◆ EXTRACT ◆
===============
While much of this is true, there is also no doubt that our understanding of many aspects of the social world has dramatically improved. The definition of the social is now much more inclusive, and many of the ideas of sociology have pervaded all aspects of society. Also, contemporary social theory recognizes the complexity of the social world in a way that classical sociology did not. In order to achieve the universal and comprehensive models of classical sociology, Marx and Durkheim had to focus on some particular aspects of society. Weber did much the same, isolating various ideal types and issues, although his writings also deal with the complexities of society. In contemporary sociology, the definition of the social was widened, so the concerns of sociology are much more widespread than before, and this may be part of the reason for the diversity of theoretical approaches.

As you go through the text, attempt to understand the different sociological perspectives and also consider how they can help you understand different aspects of the social world. By combining perspectives, the study of sociology has much to say about social action, social structures, and social dynamics.
===============
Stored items
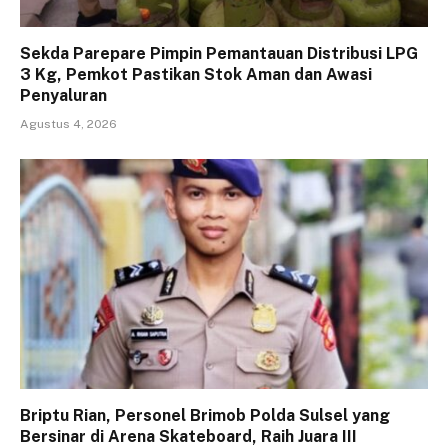
Sekda Parepare Pimpin Pemantauan Distribusi LPG
3 Kg, Pemkot Pastikan Stok Aman dan Awasi
Penyaluran
Agustus 4, 2026
Briptu Rian, Personel Brimob Polda Sulsel yang
Bersinar di Arena Skateboard, Raih Juara III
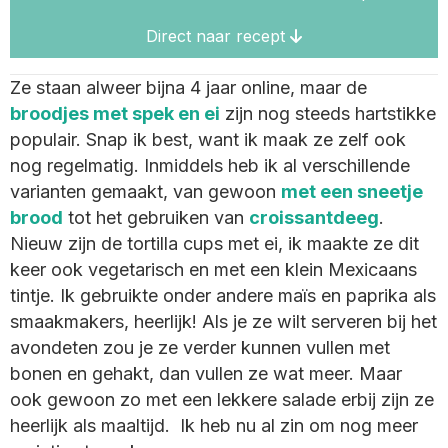
Direct naar recept
Ze staan alweer bijna 4 jaar online, maar de
broodjes met spek en ei
zijn nog steeds hartstikke
populair. Snap ik best, want ik maak ze zelf ook
nog regelmatig. Inmiddels heb ik al verschillende
varianten gemaakt, van gewoon
met een sneetje
brood
tot het gebruiken van
croissantdeeg
.
Nieuw zijn de tortilla cups met ei, ik maakte ze dit
keer ook vegetarisch en met een klein Mexicaans
tintje. Ik gebruikte onder andere maïs en paprika als
smaakmakers, heerlijk! Als je ze wilt serveren bij het
avondeten zou je ze verder kunnen vullen met
bonen en gehakt, dan vullen ze wat meer. Maar
ook gewoon zo met een lekkere salade erbij zijn ze
heerlijk als maaltijd. Ik heb nu al zin om nog meer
===============
◆ TASK INSTRUCTIONS ◆
Pick up the passage on classical and contemporary sociological theory after its final sentence and keep writing.

◆ WRITTEN ANSWER ◆
B. Classical Social Theory

Classical social theory is usually identified as the European social theory of Comte, Spencer, Marx, Durkheim, and Weber, with Parsons sometimes included. While these writers set the general outlines for much social theory, as an academic discipline, North American sociology developed at much the same time as did European sociology. Mead and Park were born around the same time as Weber and only a few years later than Durkheim, and the Chicago sociology department was established around the turn of the century. Since it is the European influences that have played the dominant role though, we will first examine those. The American contribution centred around the issues of action and the self, and provide a transition to the discussion of microsociology, so they will be examined later.

1. European Classical Approaches

The lecture and discussion topics for today and next day will be centred around the European classical sociologists. These notes are organized around a number of topics that the classical sociologists were concerned with. Holton identifies a number of topics and issues as being key to understanding the similarities and differences among the classical sociological approach. Following is a discussion of some of these.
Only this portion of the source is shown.